Senin, 16 November 2009

“PALANGKA RAYA” Ibukota Indonesia Masa Depan


Hari ini lagi-lagi saya membutuhkan waktu 2 jam untuk menuju ke kantor. Padahal seharusnya jarak tempuh dari rumah saya ke senayan hanya membutuhkan waktu 30 menit. Luar biasa. Jakarta benar-benar telah menjadi korban “penjajahan” Jepang. Bayangkan saja, berapa ribu Toyota menjejali jalanan di Jakarta. Berapa banyak Suzuki meliak-liuk diantara ribuan mobil-mobil buatan Jepang….andaikan saja waktu itu PTPN tak sekedar memproduksi CN 235….mungkin sudah ada motor Gatotkaca, atau Mobil Bima turut memadati Jakarta. Tapi mungkin juga tidak, karena demi gengsi masyarakat telah terbiasa mengorbankan kecintaannya pada produksi dalam negeri.

» **Bahan yang Diberikan**:
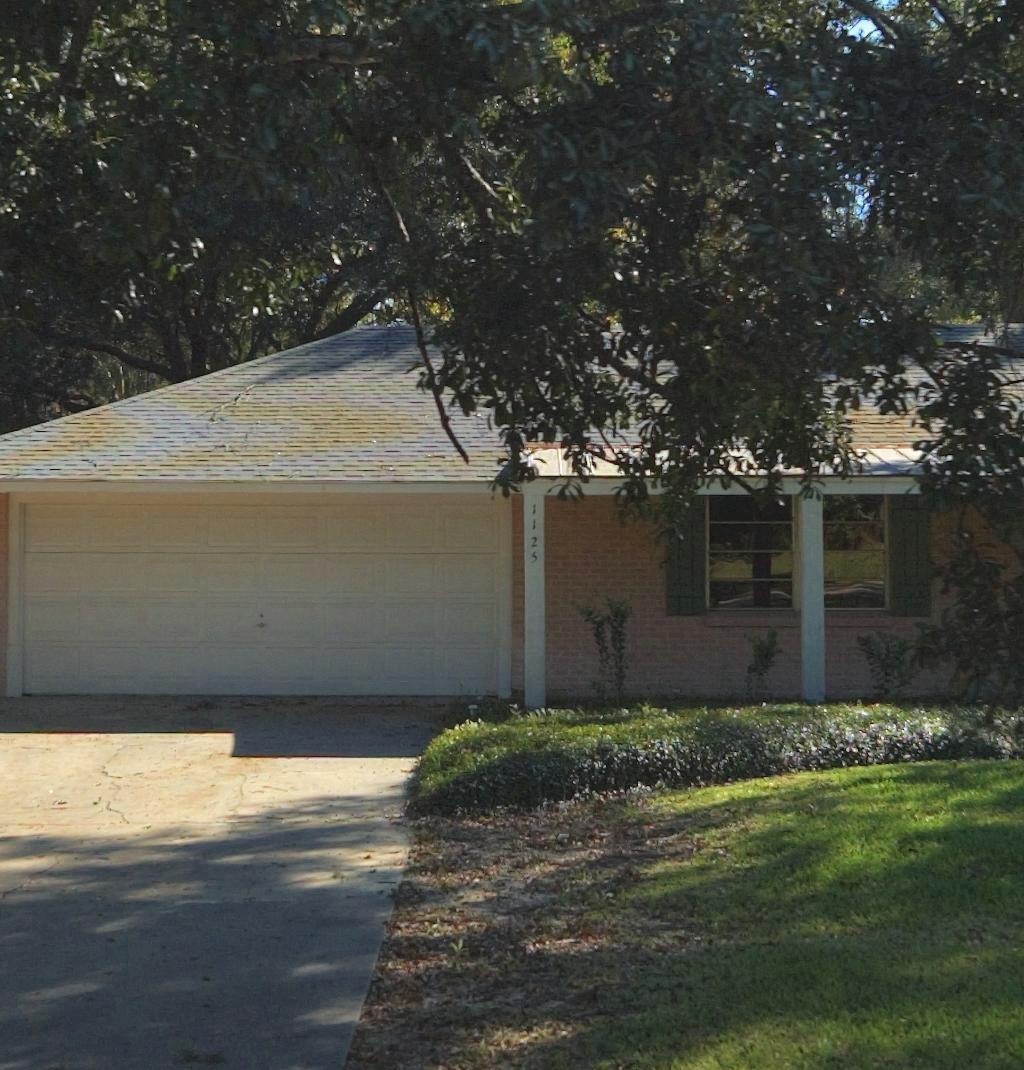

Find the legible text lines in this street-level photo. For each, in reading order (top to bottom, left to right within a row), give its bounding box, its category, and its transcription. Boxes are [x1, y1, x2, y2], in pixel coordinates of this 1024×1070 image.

» **Petunjuk Pengerjaan**:
a - Sebutkan semua nama merek atau nama kendaraan yang muncul dalam teks kutipan.
b - Menurut teks kutipan, berapa lama seharusnya waktu tempuh dari rumah penulis ke Senayan?
c - Tuliskan kembali seluruh bagian teks kutipan mulai dari "Senin, 16 November" terus sampai "produksi dalam negeri.".

» **Hasil Latihan**:
a - Toyota, Suzuki, CN 235, Gatotkaca, Bima

b - 30 menit.

c -
Senin, 16 November 2009

“PALANGKA RAYA” Ibukota Indonesia Masa Depan


Hari ini lagi-lagi saya membutuhkan waktu 2 jam untuk menuju ke kantor. Padahal seharusnya jarak tempuh dari rumah saya ke senayan hanya membutuhkan waktu 30 menit. Luar biasa. Jakarta benar-benar telah menjadi korban “penjajahan” Jepang. Bayangkan saja, berapa ribu Toyota menjejali jalanan di Jakarta. Berapa banyak Suzuki meliak-liuk diantara ribuan mobil-mobil buatan Jepang….andaikan saja waktu itu PTPN tak sekedar memproduksi CN 235….mungkin sudah ada motor Gatotkaca, atau Mobil Bima turut memadati Jakarta. Tapi mungkin juga tidak, karena demi gengsi masyarakat telah terbiasa mengorbankan kecintaannya pada produksi dalam negeri.